++++ AVAILABLE DATA

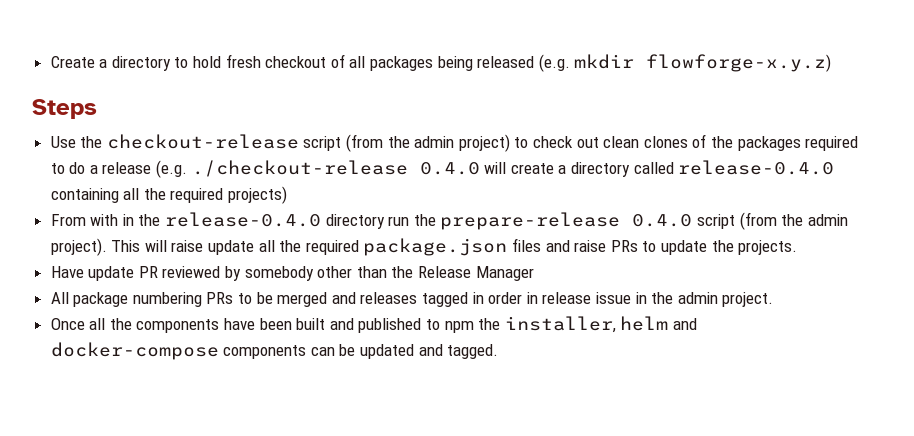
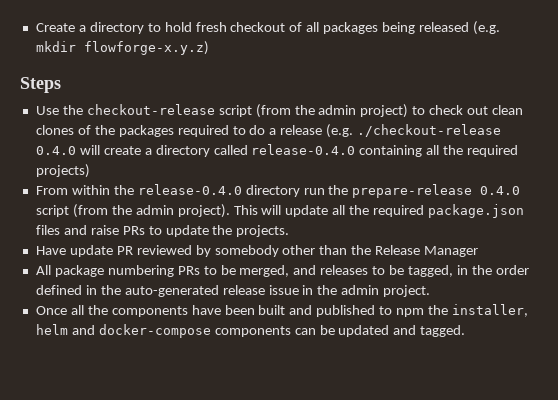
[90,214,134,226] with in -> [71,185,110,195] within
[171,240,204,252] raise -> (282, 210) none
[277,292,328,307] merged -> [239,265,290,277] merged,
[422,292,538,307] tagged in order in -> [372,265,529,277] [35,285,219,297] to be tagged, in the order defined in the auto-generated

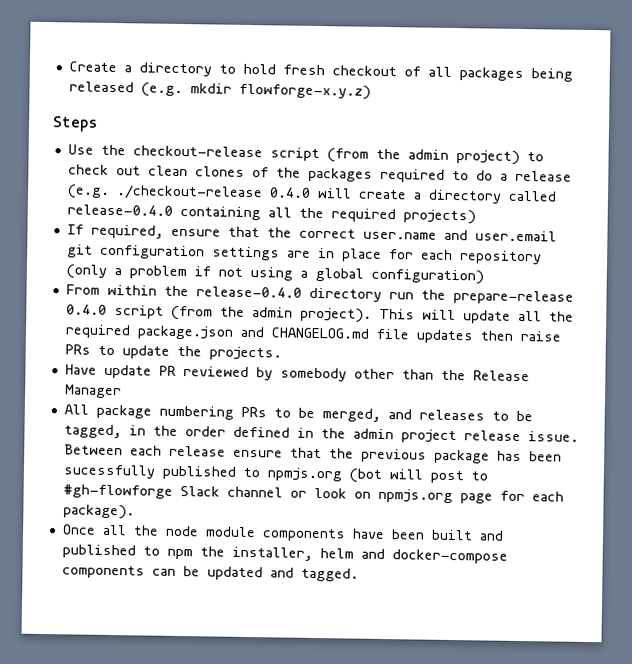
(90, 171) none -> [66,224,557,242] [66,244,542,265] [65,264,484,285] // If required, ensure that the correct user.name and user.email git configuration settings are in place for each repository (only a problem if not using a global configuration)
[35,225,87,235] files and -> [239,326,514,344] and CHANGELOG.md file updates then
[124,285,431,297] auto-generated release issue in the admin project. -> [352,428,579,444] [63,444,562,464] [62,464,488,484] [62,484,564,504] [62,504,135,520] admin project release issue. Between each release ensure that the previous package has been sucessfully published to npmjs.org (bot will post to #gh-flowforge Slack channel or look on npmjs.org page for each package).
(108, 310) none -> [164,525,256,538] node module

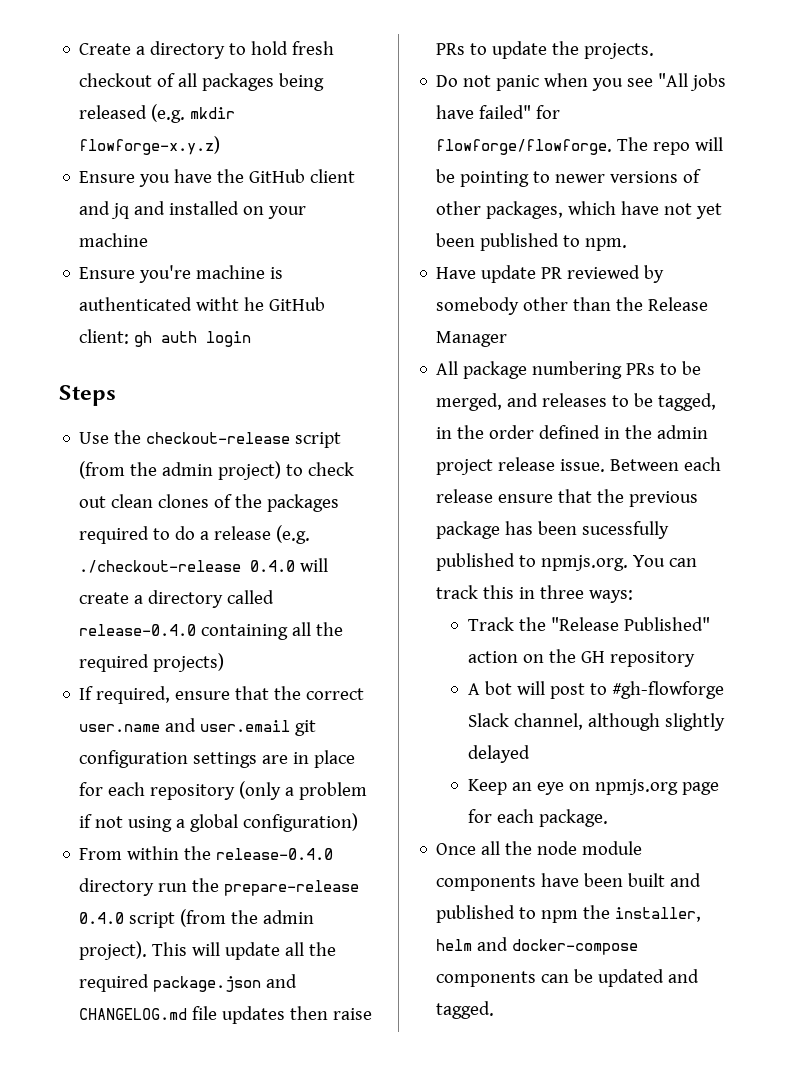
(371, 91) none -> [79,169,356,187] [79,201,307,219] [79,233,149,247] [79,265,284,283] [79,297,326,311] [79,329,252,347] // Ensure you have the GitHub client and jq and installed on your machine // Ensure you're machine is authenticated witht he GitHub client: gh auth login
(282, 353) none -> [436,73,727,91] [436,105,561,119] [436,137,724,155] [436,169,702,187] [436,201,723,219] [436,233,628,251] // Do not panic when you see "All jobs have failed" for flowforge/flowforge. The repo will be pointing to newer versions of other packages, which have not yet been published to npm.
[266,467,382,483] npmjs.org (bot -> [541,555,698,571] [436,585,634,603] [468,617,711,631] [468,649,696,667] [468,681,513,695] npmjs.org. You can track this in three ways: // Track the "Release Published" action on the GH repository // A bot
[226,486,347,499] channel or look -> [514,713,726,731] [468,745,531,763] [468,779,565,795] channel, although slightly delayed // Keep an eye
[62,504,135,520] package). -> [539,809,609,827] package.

++++++++
++++ AVAILABLE DATA

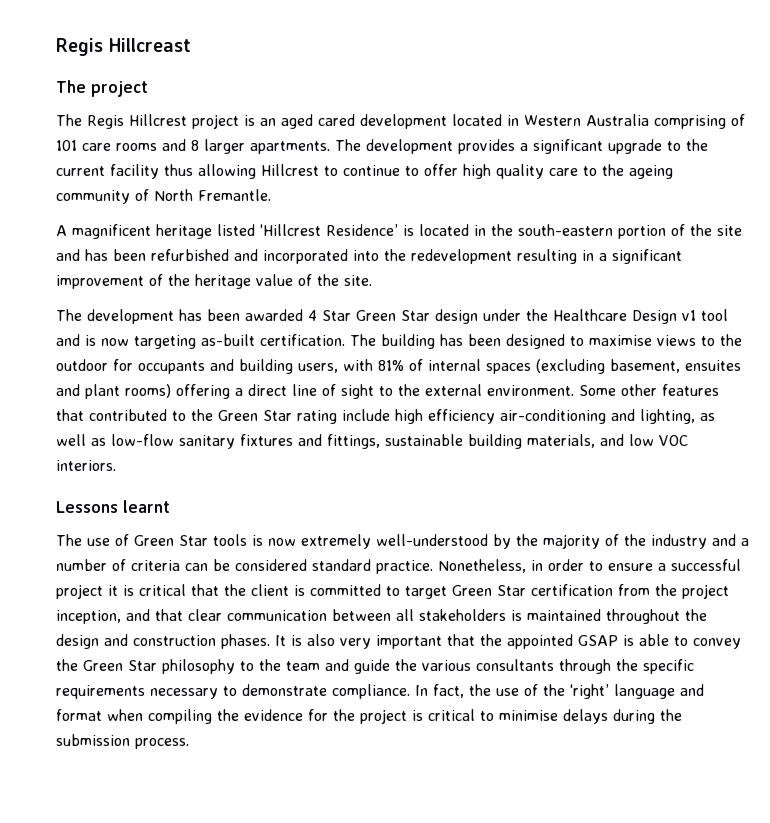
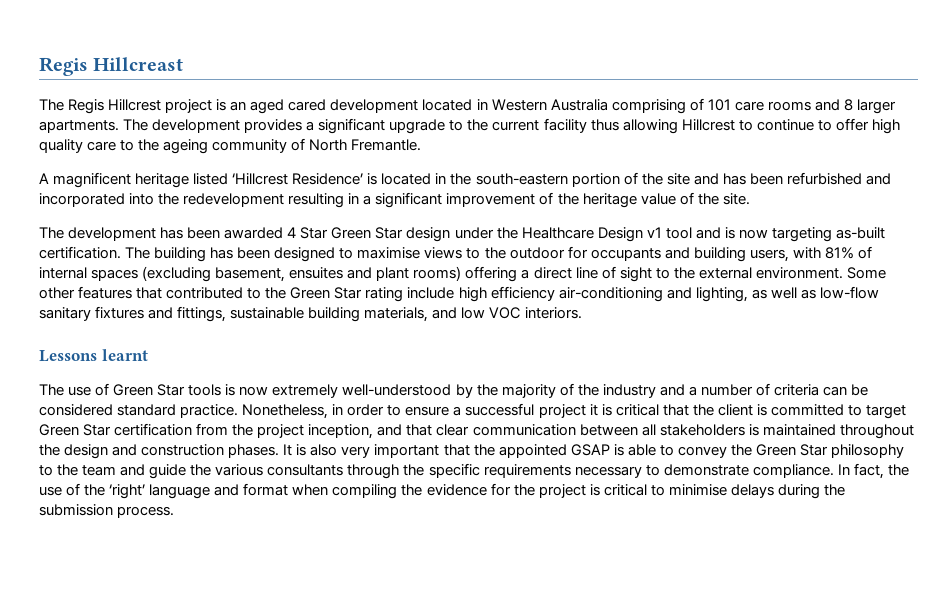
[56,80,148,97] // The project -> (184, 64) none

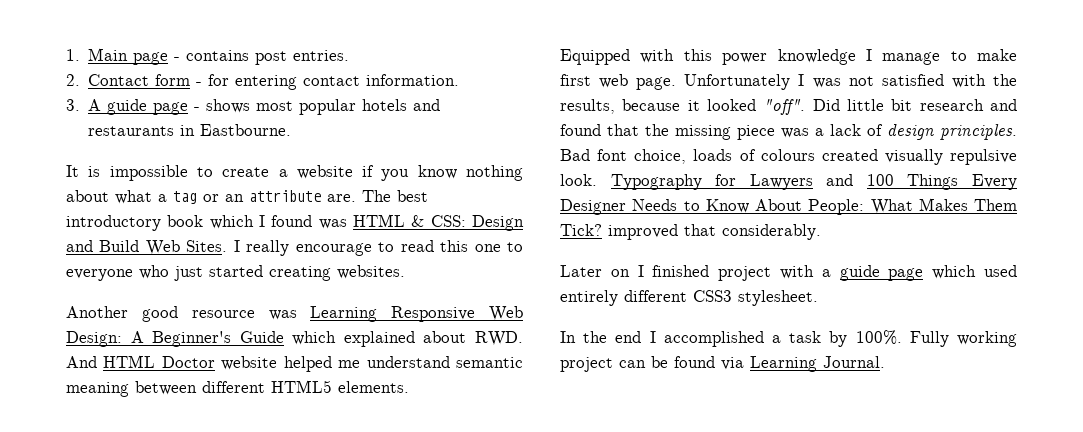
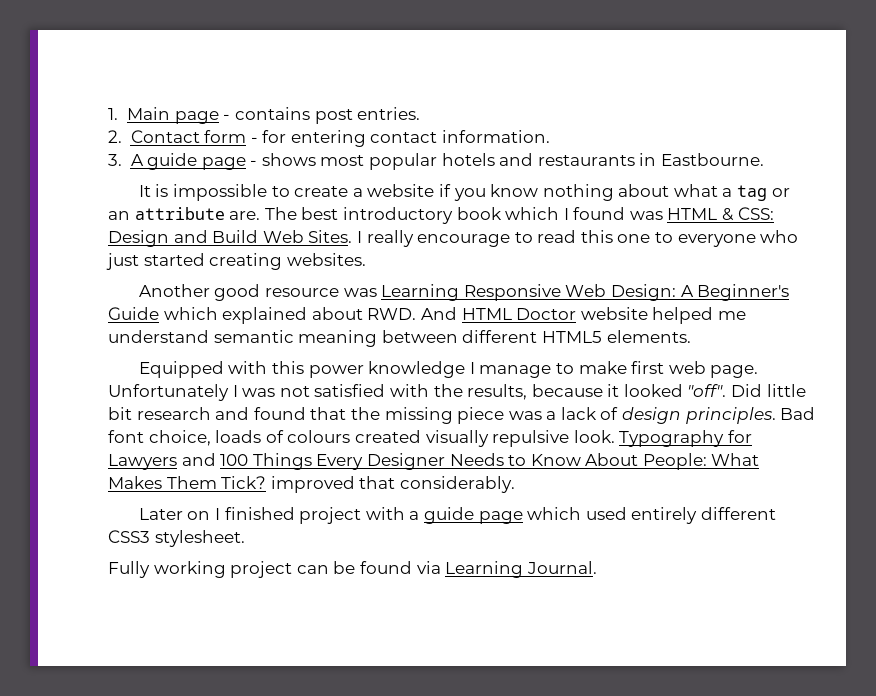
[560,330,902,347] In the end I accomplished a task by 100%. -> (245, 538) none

++++++++

Going back over the entries above, copy word for word every line from the one that has "[90,214,134,226] with in" on through the one that has "[422,292,538,307] tagged in".

[90,214,134,226] with in -> [71,185,110,195] within
[171,240,204,252] raise -> (282, 210) none
[277,292,328,307] merged -> [239,265,290,277] merged,
[422,292,538,307] tagged in order in -> [372,265,529,277] [35,285,219,297] to be tagged, in the order defined in the auto-generated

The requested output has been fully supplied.